It must be some form of insanity. In the year 2004, the U.S. Senate is defining what's growing in the uterus of a pregnant woman.
And it did, in the Unborn Victims of Violence Act:
"d) As used in this section, the term 'unborn child' means a child in utero, and the term 'child in utero' or 'child, who is in utero' means a member of the species homo sapiens, at any stage of development, who is carried in the womb."
We knew that. When a woman is pregnant, she's going to have a baby. Not a puppy or a kitten. A human baby.
We know that if something happens during the 9-months gestation and the child isn't born, the woman loses her baby. Not a blob of tissue, not a fetus – her baby, a tiny human being.
The wonder of birth is daunting. Yet it's not simple and neither are the problems dealing with the "dilemma" of pregnancy – wanted and unwanted.
When sperm and egg unite, a new human being begins to grow and develop. Everything the mature human being will be is encompassed in that tiny embryo from the moment of fertilization.
If the new life is wanted, it's called a "baby." The mother takes care of herself, her doctor prescribes and cares for "two" patients – the mother is told not to smoke, drink, use drugs, and the family prepares to welcome a new member.
But if the new life isn't wanted, it's a fetus and has no rights. It can be eliminated – chemically expelled or pulled, torn or cut from the womb. Development is cut short and its life ended.
This is the simple fact of abortion on demand, the law since Roe v. Wade, 31 years ago.

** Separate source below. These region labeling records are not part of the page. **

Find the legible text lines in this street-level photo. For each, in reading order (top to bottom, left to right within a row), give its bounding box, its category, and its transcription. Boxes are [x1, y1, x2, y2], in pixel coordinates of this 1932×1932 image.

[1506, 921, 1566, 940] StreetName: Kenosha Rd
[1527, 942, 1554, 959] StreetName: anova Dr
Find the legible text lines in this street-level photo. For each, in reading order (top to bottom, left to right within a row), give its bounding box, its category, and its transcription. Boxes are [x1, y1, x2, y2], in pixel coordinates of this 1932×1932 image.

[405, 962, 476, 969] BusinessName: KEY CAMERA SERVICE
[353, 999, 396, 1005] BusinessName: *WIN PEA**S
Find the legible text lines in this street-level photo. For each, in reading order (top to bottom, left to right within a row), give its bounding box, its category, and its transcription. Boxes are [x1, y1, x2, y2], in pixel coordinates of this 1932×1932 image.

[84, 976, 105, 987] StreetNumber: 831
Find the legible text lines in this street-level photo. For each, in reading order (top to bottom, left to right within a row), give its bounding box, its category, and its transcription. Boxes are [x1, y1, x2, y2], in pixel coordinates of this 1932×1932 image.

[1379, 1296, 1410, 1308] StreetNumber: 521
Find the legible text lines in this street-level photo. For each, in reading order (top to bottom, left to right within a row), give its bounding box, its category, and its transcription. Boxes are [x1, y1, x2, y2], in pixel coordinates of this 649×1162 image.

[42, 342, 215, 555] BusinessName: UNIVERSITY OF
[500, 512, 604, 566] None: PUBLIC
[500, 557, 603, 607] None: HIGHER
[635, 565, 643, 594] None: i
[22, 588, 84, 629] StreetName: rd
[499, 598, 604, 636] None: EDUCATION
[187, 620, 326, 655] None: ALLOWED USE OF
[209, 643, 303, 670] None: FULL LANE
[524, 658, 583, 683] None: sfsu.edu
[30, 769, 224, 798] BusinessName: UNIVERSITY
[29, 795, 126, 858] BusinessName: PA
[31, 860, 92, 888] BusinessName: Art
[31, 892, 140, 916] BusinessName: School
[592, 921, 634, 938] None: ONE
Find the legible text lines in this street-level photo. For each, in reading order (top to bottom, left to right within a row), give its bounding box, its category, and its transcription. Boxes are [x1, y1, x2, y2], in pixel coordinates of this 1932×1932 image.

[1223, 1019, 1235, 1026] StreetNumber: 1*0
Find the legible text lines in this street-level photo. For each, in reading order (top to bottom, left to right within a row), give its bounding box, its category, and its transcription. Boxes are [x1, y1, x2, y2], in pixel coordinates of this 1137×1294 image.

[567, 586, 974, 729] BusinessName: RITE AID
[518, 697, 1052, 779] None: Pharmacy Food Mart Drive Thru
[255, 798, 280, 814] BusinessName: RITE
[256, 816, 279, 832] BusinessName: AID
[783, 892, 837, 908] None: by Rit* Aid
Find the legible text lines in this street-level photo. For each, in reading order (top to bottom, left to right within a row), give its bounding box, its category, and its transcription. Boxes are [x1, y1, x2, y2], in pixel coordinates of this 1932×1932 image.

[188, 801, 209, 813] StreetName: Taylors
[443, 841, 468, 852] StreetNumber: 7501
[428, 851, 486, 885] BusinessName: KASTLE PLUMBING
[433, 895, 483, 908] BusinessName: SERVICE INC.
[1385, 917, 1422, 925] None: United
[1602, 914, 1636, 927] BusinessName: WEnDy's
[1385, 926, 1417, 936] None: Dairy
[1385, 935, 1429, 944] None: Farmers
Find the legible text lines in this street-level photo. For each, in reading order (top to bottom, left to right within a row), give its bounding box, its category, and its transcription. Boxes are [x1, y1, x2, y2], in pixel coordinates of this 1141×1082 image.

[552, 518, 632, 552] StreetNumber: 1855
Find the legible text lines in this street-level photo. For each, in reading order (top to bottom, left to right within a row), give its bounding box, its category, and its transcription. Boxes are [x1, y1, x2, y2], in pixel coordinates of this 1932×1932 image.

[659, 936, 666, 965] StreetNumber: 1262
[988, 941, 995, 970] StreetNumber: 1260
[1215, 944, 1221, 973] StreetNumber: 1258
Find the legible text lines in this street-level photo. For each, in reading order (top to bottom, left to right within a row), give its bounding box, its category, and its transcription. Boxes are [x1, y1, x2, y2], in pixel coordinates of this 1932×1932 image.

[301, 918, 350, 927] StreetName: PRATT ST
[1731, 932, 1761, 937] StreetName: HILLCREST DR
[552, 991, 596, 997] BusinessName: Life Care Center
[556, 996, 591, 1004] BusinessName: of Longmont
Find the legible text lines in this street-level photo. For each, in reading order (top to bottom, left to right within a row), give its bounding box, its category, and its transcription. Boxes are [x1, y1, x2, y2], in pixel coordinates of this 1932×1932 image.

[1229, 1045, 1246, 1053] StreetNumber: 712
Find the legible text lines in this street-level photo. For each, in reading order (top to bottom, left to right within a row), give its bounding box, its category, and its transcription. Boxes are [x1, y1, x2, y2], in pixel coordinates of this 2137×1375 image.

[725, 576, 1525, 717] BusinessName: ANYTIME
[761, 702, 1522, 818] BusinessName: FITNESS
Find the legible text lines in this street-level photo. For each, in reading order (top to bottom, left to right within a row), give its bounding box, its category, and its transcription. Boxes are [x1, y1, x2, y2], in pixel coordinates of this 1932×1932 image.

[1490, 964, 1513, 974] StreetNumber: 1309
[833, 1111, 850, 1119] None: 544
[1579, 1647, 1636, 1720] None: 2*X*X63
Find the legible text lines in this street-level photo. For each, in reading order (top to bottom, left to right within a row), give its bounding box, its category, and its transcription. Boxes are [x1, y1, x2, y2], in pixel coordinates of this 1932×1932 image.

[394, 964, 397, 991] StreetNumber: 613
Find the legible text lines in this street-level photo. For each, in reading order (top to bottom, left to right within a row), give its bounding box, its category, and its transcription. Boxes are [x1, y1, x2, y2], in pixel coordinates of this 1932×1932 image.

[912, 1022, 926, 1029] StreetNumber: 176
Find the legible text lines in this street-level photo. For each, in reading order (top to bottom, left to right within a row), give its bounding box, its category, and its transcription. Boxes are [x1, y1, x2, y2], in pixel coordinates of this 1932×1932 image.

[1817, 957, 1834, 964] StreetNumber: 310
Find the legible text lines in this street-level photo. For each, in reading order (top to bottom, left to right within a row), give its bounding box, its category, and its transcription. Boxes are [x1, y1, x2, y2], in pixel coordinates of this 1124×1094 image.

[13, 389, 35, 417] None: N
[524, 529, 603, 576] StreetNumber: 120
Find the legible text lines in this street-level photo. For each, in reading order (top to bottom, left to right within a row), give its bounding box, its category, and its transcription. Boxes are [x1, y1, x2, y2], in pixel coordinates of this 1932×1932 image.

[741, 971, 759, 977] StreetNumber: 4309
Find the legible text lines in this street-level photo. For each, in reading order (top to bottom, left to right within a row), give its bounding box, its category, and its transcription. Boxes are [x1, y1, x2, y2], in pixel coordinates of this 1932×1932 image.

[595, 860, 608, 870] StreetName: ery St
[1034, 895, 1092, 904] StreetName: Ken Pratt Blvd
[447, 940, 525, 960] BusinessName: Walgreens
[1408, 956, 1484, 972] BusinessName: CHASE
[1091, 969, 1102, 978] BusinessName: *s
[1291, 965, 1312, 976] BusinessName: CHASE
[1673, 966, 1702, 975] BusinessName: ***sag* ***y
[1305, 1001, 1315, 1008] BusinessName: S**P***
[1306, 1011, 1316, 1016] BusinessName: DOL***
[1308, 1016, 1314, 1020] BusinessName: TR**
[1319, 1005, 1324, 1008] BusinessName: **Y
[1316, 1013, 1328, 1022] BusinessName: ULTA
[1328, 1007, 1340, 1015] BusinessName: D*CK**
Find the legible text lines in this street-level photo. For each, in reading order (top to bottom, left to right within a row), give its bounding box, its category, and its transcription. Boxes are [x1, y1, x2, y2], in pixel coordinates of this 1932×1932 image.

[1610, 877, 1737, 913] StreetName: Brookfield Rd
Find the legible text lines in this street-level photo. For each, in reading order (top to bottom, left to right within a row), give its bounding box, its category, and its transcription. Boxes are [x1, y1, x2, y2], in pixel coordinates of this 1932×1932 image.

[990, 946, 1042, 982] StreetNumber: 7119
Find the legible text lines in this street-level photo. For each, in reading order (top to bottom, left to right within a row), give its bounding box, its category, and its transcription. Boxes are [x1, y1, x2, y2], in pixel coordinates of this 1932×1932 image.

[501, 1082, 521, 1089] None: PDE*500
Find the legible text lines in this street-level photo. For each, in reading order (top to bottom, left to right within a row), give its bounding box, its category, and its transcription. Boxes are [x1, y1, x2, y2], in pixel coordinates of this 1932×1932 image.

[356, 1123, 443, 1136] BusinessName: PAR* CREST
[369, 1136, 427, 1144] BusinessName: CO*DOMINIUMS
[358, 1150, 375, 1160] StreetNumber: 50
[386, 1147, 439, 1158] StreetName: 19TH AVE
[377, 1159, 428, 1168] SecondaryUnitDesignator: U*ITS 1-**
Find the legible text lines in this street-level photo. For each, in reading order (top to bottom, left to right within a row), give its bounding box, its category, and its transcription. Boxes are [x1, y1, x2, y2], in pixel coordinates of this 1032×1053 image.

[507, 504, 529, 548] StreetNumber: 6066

Is that killing, in the eyes of the law? No. Is it murder, mayhem or battery? No. Does it invoke the laws against cruelty to children? No.
It's legal because the woman is primary. Under Roe, the new human growing inside her has no rights.
When Roe changed the law, most people thought of abortion as happening very early in pregnancy when the "baby" was not visually identifiable as human. But science and technology changed that.
The "mass of tissue" argument became harder to defend when it was clearly seen that there was a little human body in there, with heartbeats and brainwaves.
When the reality of partial-birth abortions became public, there was an outcry that it was infanticide. Clearly, removing the brain of a near-term child and crushing the skull before it was entirely out of the birth canal was a perversion of the initial sales pitch of abortion advocates.
Then there was Laci Peterson and Conner, the pregnant woman and her 8-month, unborn son, who were murdered. Her husband faces double murder charges.
Pro-abortion feminists boiled into a lather: If the unborn child was "murdered," it was given the status of a person. And we all know abortion doesn't involve "a person," otherwise the law gets sticky.
Sticky indeed, and that's how the Senate came to vote last week, 61-38, to approve the Unborn Victims Bill. The president is expected to sign it.
It states that if a pregnant woman is attacked during a federal crime, the assailant can be prosecuted for separate offenses against the woman and her unborn child, regardless of how far along the pregnancy has progressed. Twenty-eight states have similar laws.
Anyone who believed women politicians would be more gentle and loving should know that both California women senators, Boxer and Feinstein, and New York's Clinton voted against the bill.
Abortion-rights advocates preach that abortion is the only issue in the presidential election. To them, the right of women to choose to kill their unborn takes precedence over everything else.
We're at a point in time when our very survival is at stake in a battle against terrorism and Islamist fundamentalism. It's a battle against people who hate us for our beliefs, our culture and our freedoms. Their stated goal is to change us into a religious Islamic state.
It's astonishing that feminists are willing to gamble at such high stakes. Don't they realize Islam opposes abortion? Do they really want women veiled, uneducated and regarded as chattel?
The truth is, they don't care. They want abortion.
We need a president who knows what's at risk and will fight to protect it. Our freedom is at risk. Without that, we have nothing. I'd rather be free and yes, even free to argue in a political venue about the boundaries of abortion, than vote for the real possibility of losing everything.
That could happen.
Pity the ranting pro-abortion feminists – it would be a Pyrrhic victory indeed.